Su mejor obra creativa la realiza en el período inmediato a su vuelta al país y durante pocos años. En su exposición en el ‘Club Centenario,’ la primera individual, en 1946, ya están definidas las características fundamentales de su pintura: buena factura técnica, figuras rotundas de presencia escultórica, organización meditada del espacio en planos y volúmenes, fuerte sentido de la expresión y preferencia por el tema del desnudo femenino.

[She makes her best creative work in the period immediately after her return to the country in just a few years. In her exhibition at ‘Club Centenario,’ her first solo exhibit, in 1946, the fundamental characteristics of her painting are already defined: good technical quality, undeniable figures of sculptural presence, well-considered organization of space in planes and volumes, strong feeling of the expression, and preference for the theme of female nude.]
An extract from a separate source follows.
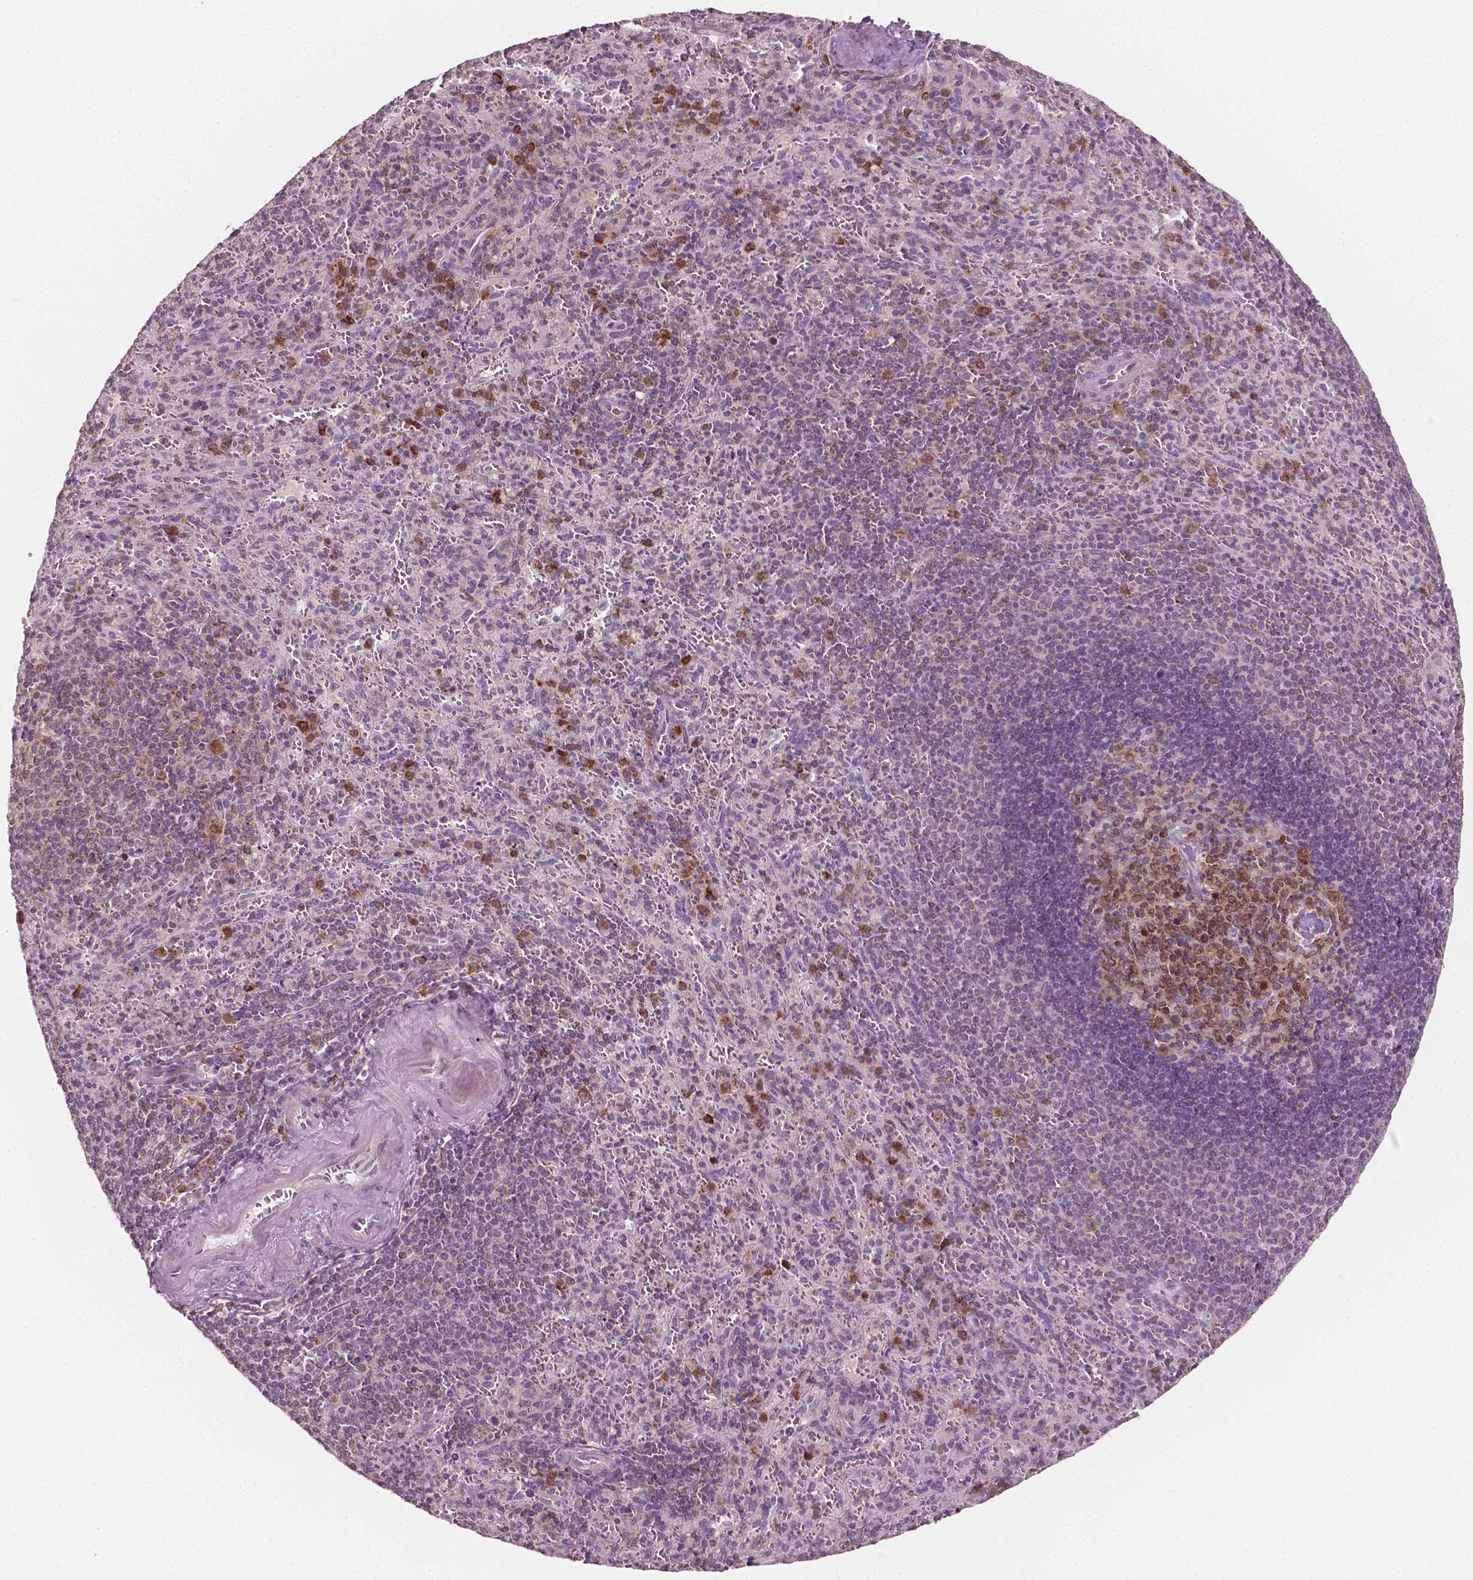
{"staining": {"intensity": "moderate", "quantity": "<25%", "location": "cytoplasmic/membranous,nuclear"}, "tissue": "spleen", "cell_type": "Cells in red pulp", "image_type": "normal", "snomed": [{"axis": "morphology", "description": "Normal tissue, NOS"}, {"axis": "topography", "description": "Spleen"}], "caption": "About <25% of cells in red pulp in benign spleen demonstrate moderate cytoplasmic/membranous,nuclear protein staining as visualized by brown immunohistochemical staining.", "gene": "MCL1", "patient": {"sex": "male", "age": 57}}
The work of Ofelia Echagüe, in the vision of Escobar, retains an “insistence of the formal aspects,” which don’t diminish what is expressed. Ticio Escobar also notes, “however her robust personality is structured in careful compositions and meditations that denounce the influence of  post impressionism in the River Plate Region, and an unquestionable amount of significant related works to the existential problem of the man; Always at the bottom of loneliness and depression in half-empty environments invaded by cruel light, a feeling of isolation between his women of tough bodies and missing faces.”

Ofelia Echagüe participated in an important collective exhibition of Paraguayan plastic artists, which marked a turning point for a new period that changes the role of women in the Paraguayan plastic arts. From this perspective through her work, Ofelia Echagüe changes into an authentic precursor because it breaks the schematics of the excessively modest puritanism in that Paraguayan art period.

== Last years and death ==
When she returned to her country, Ofelia Echagüe was dedicated to teaching, specifically at the Ateneo Paraguayo first, and the Escuela de Bellas Artes after. She died in Asunción in 1987.